Blog: Buy when debugged
Dave Leggett | 8 November 2007
Every now and then I meet someone who thinks I am in a perfect position to advise them on what car to buy. Even after I have explained that the publication I work on is in the industry and is not another version of Autocar, that we don't do road tests and so on, they still think I must know more than them.
Well, maybe I do and maybe I have my fair share of personal preferences and prejudices when it come to brands and product. There are also things you hear in the industry too, the inside track on what's going on in engineering/manufacturing/procurement/retail, and I wouldn't deny that, but synthesising that into 'that's the car you should go for, not that one' isn't what I'm trained to do.
But there is one bit of advice that I am happy to impart. If you are buying new, it is generally better not to be first in the queue for a model that has just been launched. Go for something that has been around a little while, I say. That way it has been 'debugged'.
Quality varies and manufacturers work hard to get things right from Job One. But the reality is, there's no real substitute for getting the cars in the market for some of the problems in execution or specification to become all too apparent. Some carmakers even, somewhat cynically, view 'customer testing' as simply another part of the process of bringing a car to market (why pay test engineers to endlessly find fault when the customers can do it so much more cost-effectively and focus on what really needs attention?!). And even the best of them working from sound quality principles have their bad experiences. Look at Toyota.
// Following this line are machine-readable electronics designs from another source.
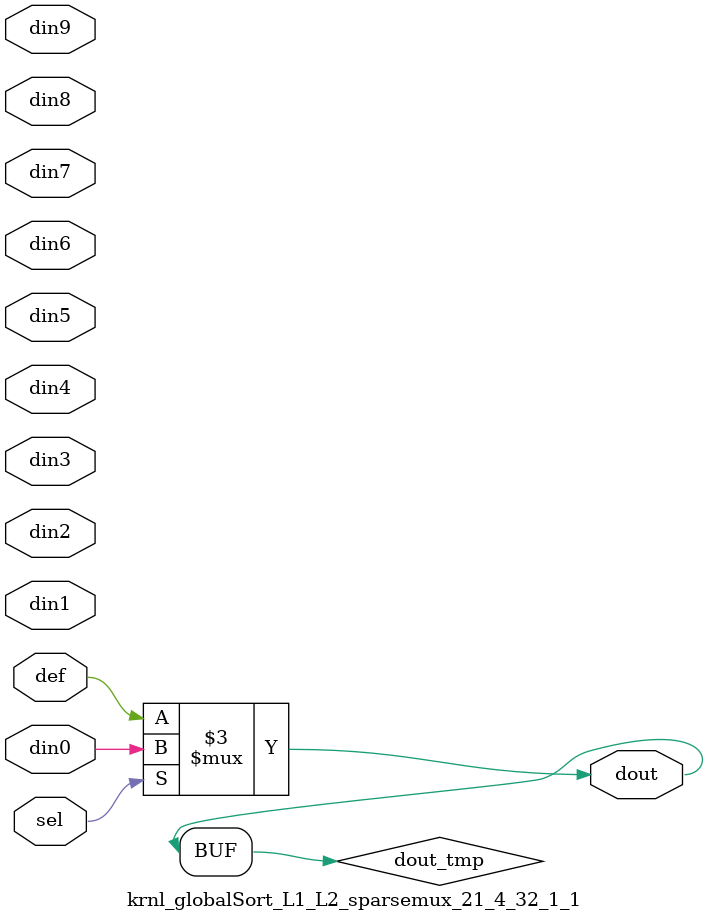
<source format=v>
`timescale 1ns / 1ps

module krnl_globalSort_L1_L2_sparsemux_21_4_32_1_1 (din0,din1,din2,din3,din4,din5,din6,din7,din8,din9,def,sel,dout);

parameter din0_WIDTH = 1;

parameter din1_WIDTH = 1;

parameter din2_WIDTH = 1;

parameter din3_WIDTH = 1;

parameter din4_WIDTH = 1;

parameter din5_WIDTH = 1;

parameter din6_WIDTH = 1;

parameter din7_WIDTH = 1;

parameter din8_WIDTH = 1;

parameter din9_WIDTH = 1;

parameter def_WIDTH = 1;
parameter sel_WIDTH = 1;
parameter dout_WIDTH = 1;

parameter [sel_WIDTH-1:0] CASE0 = 1;

parameter [sel_WIDTH-1:0] CASE1 = 1;

parameter [sel_WIDTH-1:0] CASE2 = 1;

parameter [sel_WIDTH-1:0] CASE3 = 1;

parameter [sel_WIDTH-1:0] CASE4 = 1;

parameter [sel_WIDTH-1:0] CASE5 = 1;

parameter [sel_WIDTH-1:0] CASE6 = 1;

parameter [sel_WIDTH-1:0] CASE7 = 1;

parameter [sel_WIDTH-1:0] CASE8 = 1;

parameter [sel_WIDTH-1:0] CASE9 = 1;

parameter ID = 1;
parameter NUM_STAGE = 1;



input [din0_WIDTH-1:0] din0;

input [din1_WIDTH-1:0] din1;

input [din2_WIDTH-1:0] din2;

input [din3_WIDTH-1:0] din3;

input [din4_WIDTH-1:0] din4;

input [din5_WIDTH-1:0] din5;

input [din6_WIDTH-1:0] din6;

input [din7_WIDTH-1:0] din7;

input [din8_WIDTH-1:0] din8;

input [din9_WIDTH-1:0] din9;

input [def_WIDTH-1:0] def;
input [sel_WIDTH-1:0] sel;

output [dout_WIDTH-1:0] dout;



reg [dout_WIDTH-1:0] dout_tmp;

always @ (*) begin
case (sel)
    
    CASE0 : dout_tmp = din0;
    
    CASE1 : dout_tmp = din1;
    
    CASE2 : dout_tmp = din2;
    
    CASE3 : dout_tmp = din3;
    
    CASE4 : dout_tmp = din4;
    
    CASE5 : dout_tmp = din5;
    
    CASE6 : dout_tmp = din6;
    
    CASE7 : dout_tmp = din7;
    
    CASE8 : dout_tmp = din8;
    
    CASE9 : dout_tmp = din9;
    
    default : dout_tmp = def;
endcase
end


assign dout = dout_tmp;



endmodule

</source>
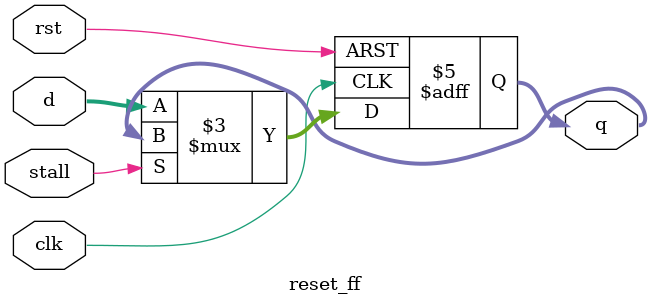
<source format=v>

module reset_ff #(parameter WIDTH = 8) (
    input       clk, rst,
    input       stall,                
    input  [WIDTH-1:0] d,
    output reg [WIDTH-1:0] q
);

always @(posedge clk or posedge rst) begin
    if (rst)
        q <= 0;
    else if (!stall)                  
        q <= d;
 
end

endmodule

</source>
As a consumer, you increase your chances of a problem-free experience the longer down the model cycle you are prepared to go. But even then, I say, the 'Friday afternoon car' that comes with niggles cannot be totally ruled out either. Just take a look at the readers' letters pages in the motoring mags and newspaper supplements. There are probabilities and risk factors, processes and systems that minimise defects, but you can still be plain unlucky.
Being first to get that hot new model can come with a downside though.